Biden, who often touts his support from organized labor on the campaign trail, was met by protesters on Monday at rally in Detroit. As the former vice president was speaking, a number of individuals unfurled two giant banners, one of which read ‘NAFTA killed our jobs.’ The individuals, some of whom identified as union members, began chanting “Biden killed jobs,” forcing the former vice president to pause and address the disruption.
“That’s alright, let them go,” Biden said, as supporters and security attempted to pressure the protesters to stand down. “Let them go, this is not a Trump rally. The ‘Bernie Bros’ are here, let them go.”
When the crowd subsided and the protesters were escorted out, Biden used the opportunity to take a shot at both President Donald Trump and his rival for the Democrat nomination, Sen. Bernie Sanders (I-VT).
“I’m not worried about it, it’s just a reflection of what’s wrong with American politics today,” the former vice president said. “This is one of the things that Donald Trump has generated, this is not who we are … as a party … or as a people. We have a lot of crazy folks around.”
C-SPANThe altercation in Detroit comes as Biden’s long-standing support for free trade takes center stage as the primary contest heads into Michigan. Sanders, who is hoping that a win in the state can restart his flailing presidential campaign, is hammering hard on the issue. In tv ads and on the stump, the Vermont septuagenerian has lambasted Biden for his support of NAFTA and the other free trade agreements, claiming that if Democrats were to nominate someone with such a record, it would essentially mean surrendering the industrial Midwest to Republicans.
“Does anybody think that Joe can go to Michigan or Wisconsin or Indiana or Minnesota and say, ‘Vote for me. I voted for those terrible trade deals,” Sanders said during a recent rally.

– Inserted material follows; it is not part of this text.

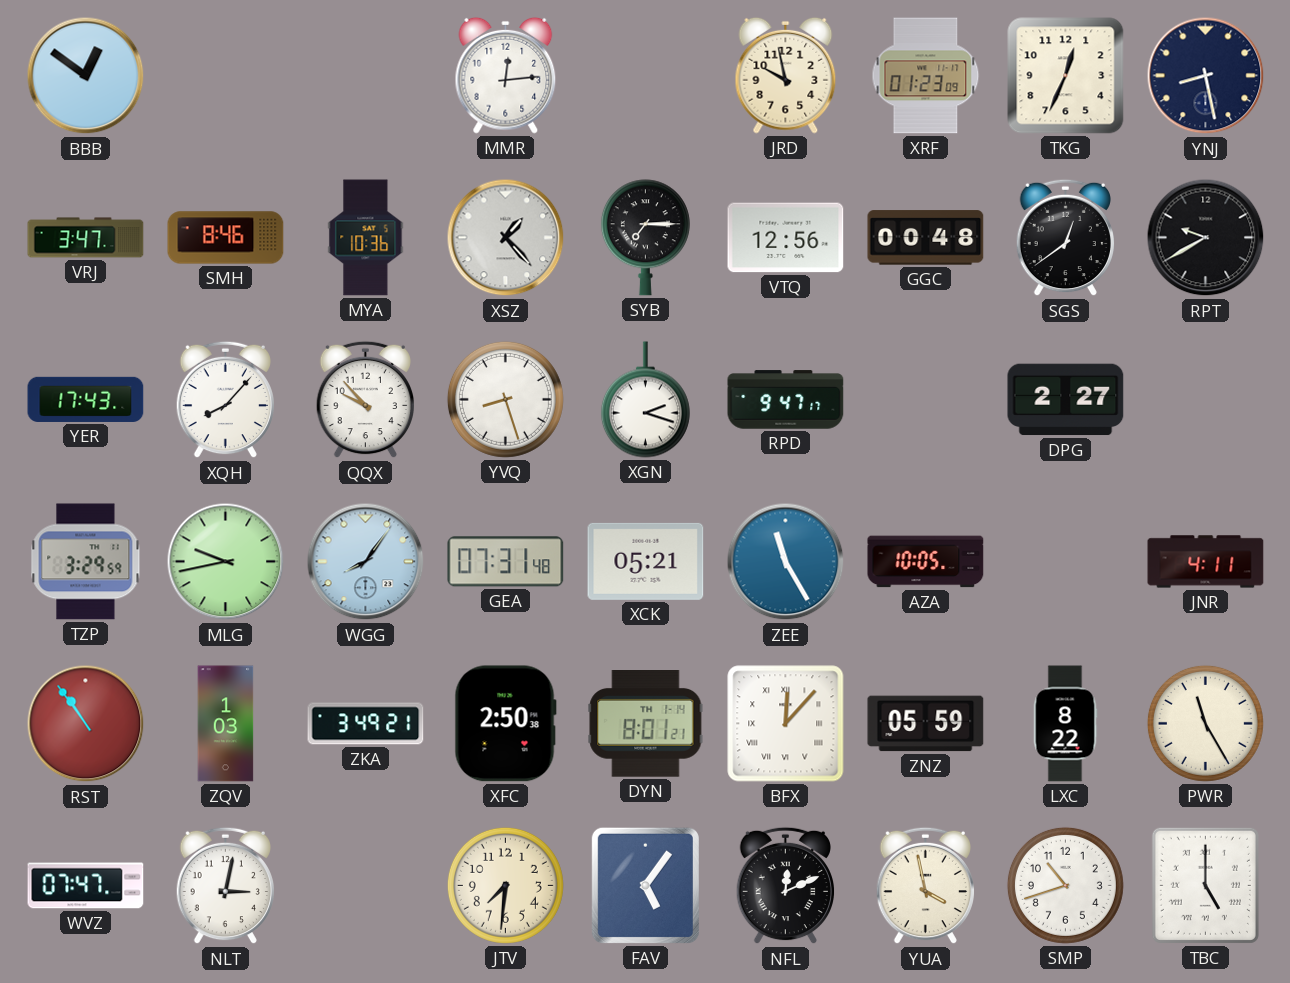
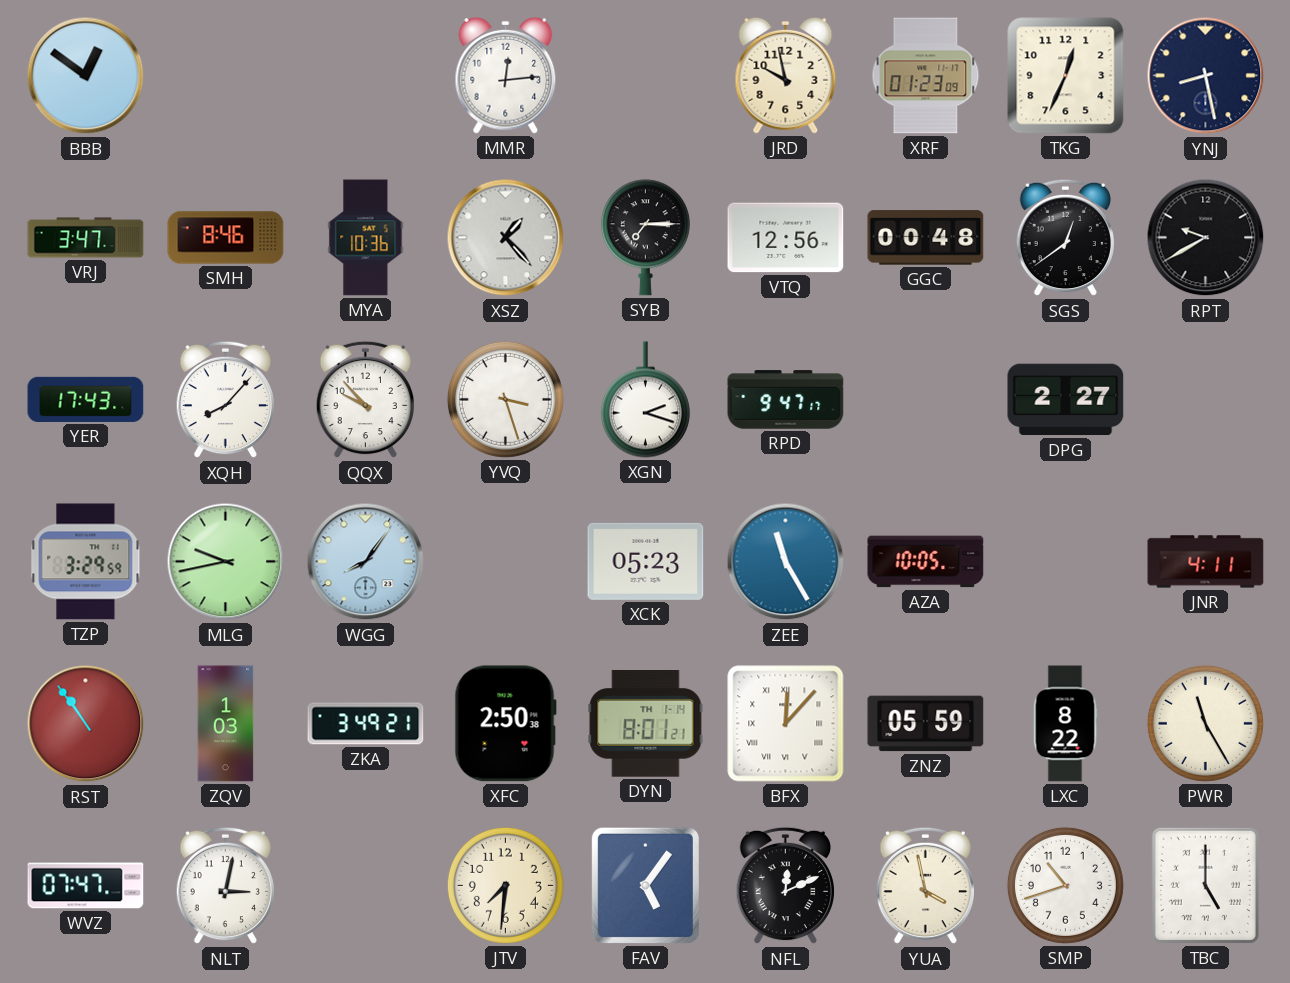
YVQ: 8:27 -> 3:27
GEA: 07:31 -> none
XCK: 05:21 -> 05:23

The strategy is one that has worked in the past for the senator. During his 2016 bid for the Democrat presidential nomination, Sanders was able to score upset victories over former Secretary of State Hillary Clinton by emphasizing his opposition to free trade, specifically then-President Barack Obama’s Trans Pacific Partnership (TPP) agreement.
Sanders’ message was particularly potent in Michigan, where the burden of free trade has been most pronounced. Since NAFTA was first implemented in 1994, Michigan lost more than 168,000 manufacturing jobs to countries overseas, most notably Mexico. The impact was felt most heavily by white working-class voters, many of whom lack a college degree.

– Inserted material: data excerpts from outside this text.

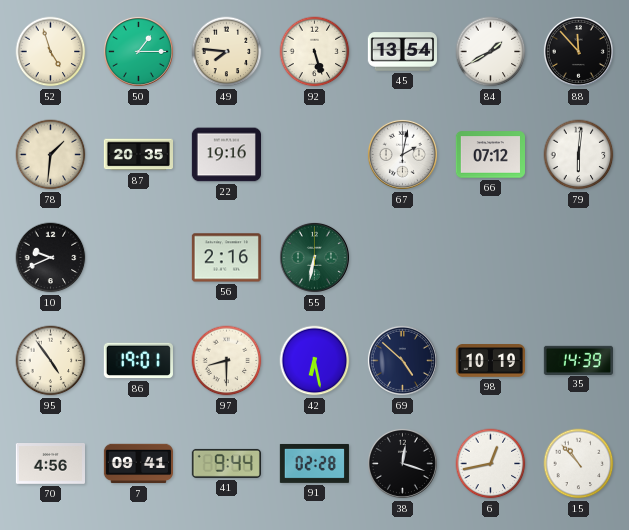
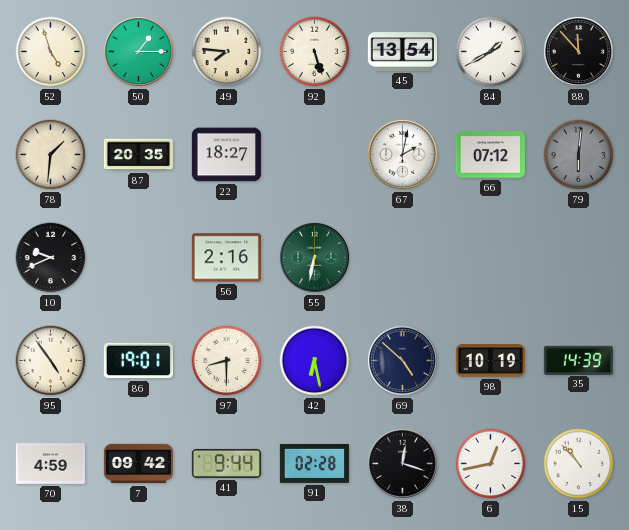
22: 19:16 -> 18:27
79 dial: white -> grey
70: 4:56 -> 4:59
7: 09:41 -> 09:42
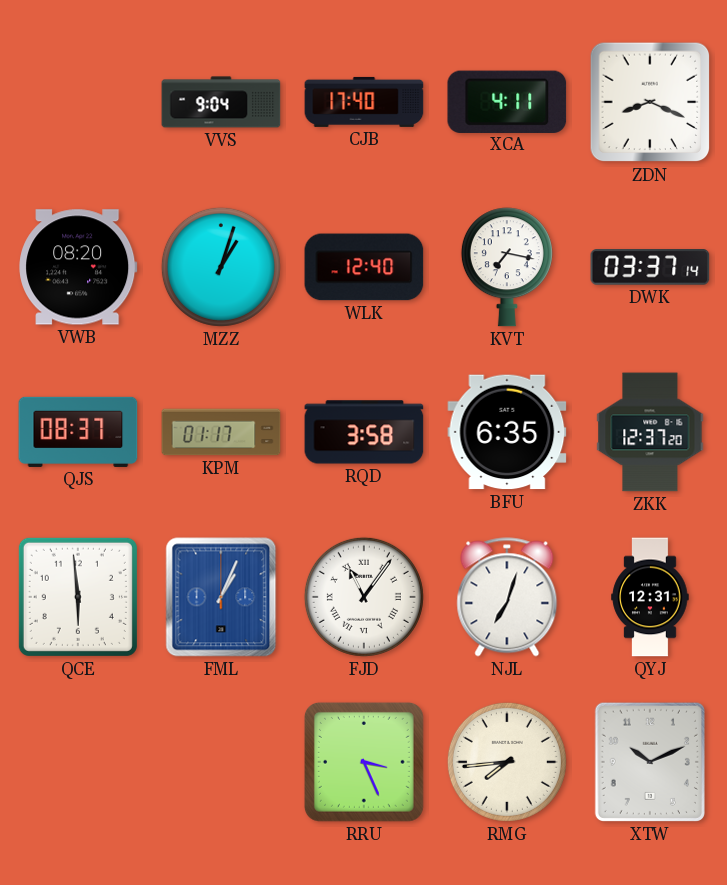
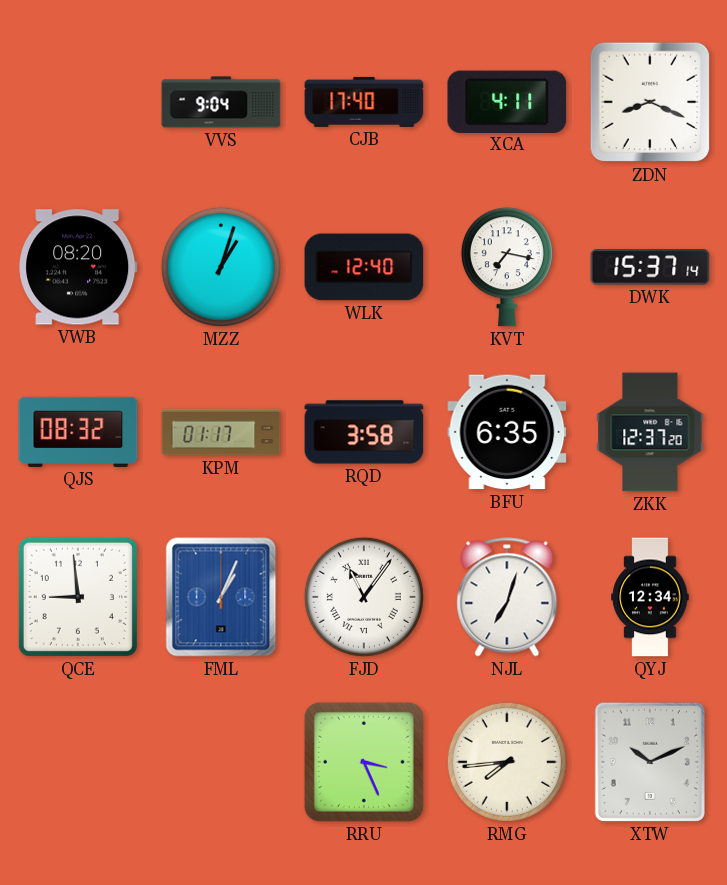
DWK: 03:37 -> 15:37
QJS: 08:37 -> 08:32
QCE: 5:59 -> 8:59
QYJ: 12:31 -> 12:34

In 2016, such voters overwhelmingly backed Sanders in Michigan’s Democrat primary, handing the senator a narrow victory over Clinton. The results were surprising, not only because Sanders was coming off devastating losses in South Carolina and Super Tuesday, but also because most polls heading into the contest had shown the former secretary of state winning heavily. Sanders ‘victory in Michigan, along with further wins in Wisconsin and Minnesota, foreshadowed the difficulty Clinton would have in keeping such states in the Democrat column in November 2016.

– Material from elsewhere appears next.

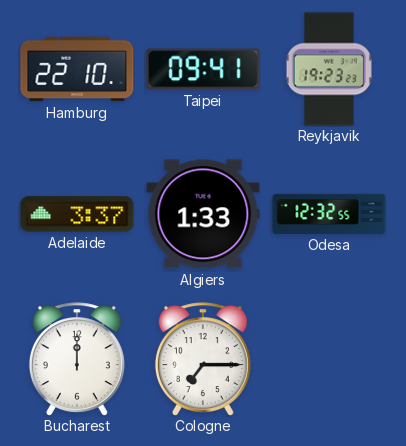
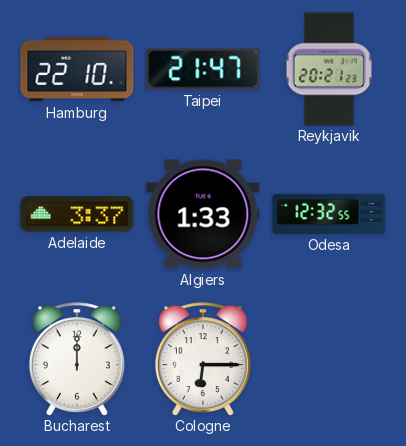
Taipei: 09:41 -> 21:47
Reykjavik: 19:23 -> 20:21
Cologne: 7:15 -> 6:15
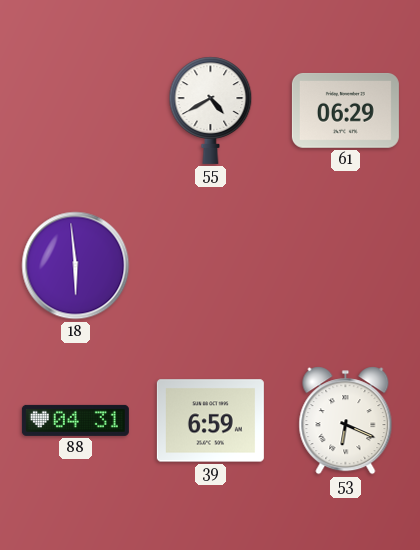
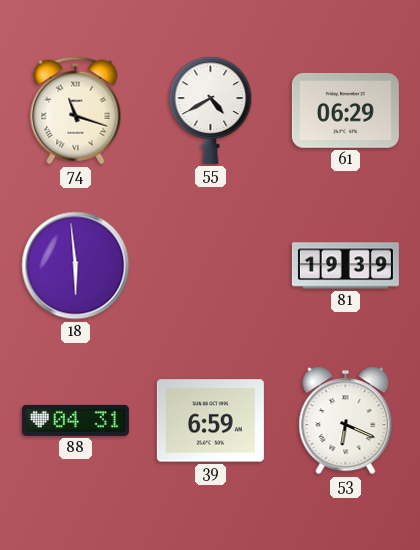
74: none -> 11:18
81: none -> 19:39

Biden, for his part, seems to understand that history and the detriment posed by his support for free trade. Even before the 2020 Democratic field winnowed to a head-to-head matchup with Sanders, the former vice president had already begun distancing himself from his prior stance on the topic. During a Democrat presidential debate in July 2019, Biden admitted that he would not rejoin TPP if elected president. The move was surprising given that the former vice president had once touted the deal’s ability to forge a “new world order” where open markets would force even countries such as China to reform and prosper. Biden built from that reversal at a another debate in August, when he further promised to oppose a “new NAFTA” agreement after being badgered on the issue by rivals.
Monday’s protests in Detroit, though, indicate that Biden’s prior championing of free trade is unlikely to be forgotten, especially by supporters of Sanders. Complicating matters for the former vice president is that Trump, himself, appears poised to continue hammering away on the issue if Biden were to become the Democrat nominee.
“Joe Biden made a deal, NAFTA,” the president said last week during a campaign rally in Scranton, Pennsylvania. “He approved it, he was pushing it. It’s the worst trade deal ever made.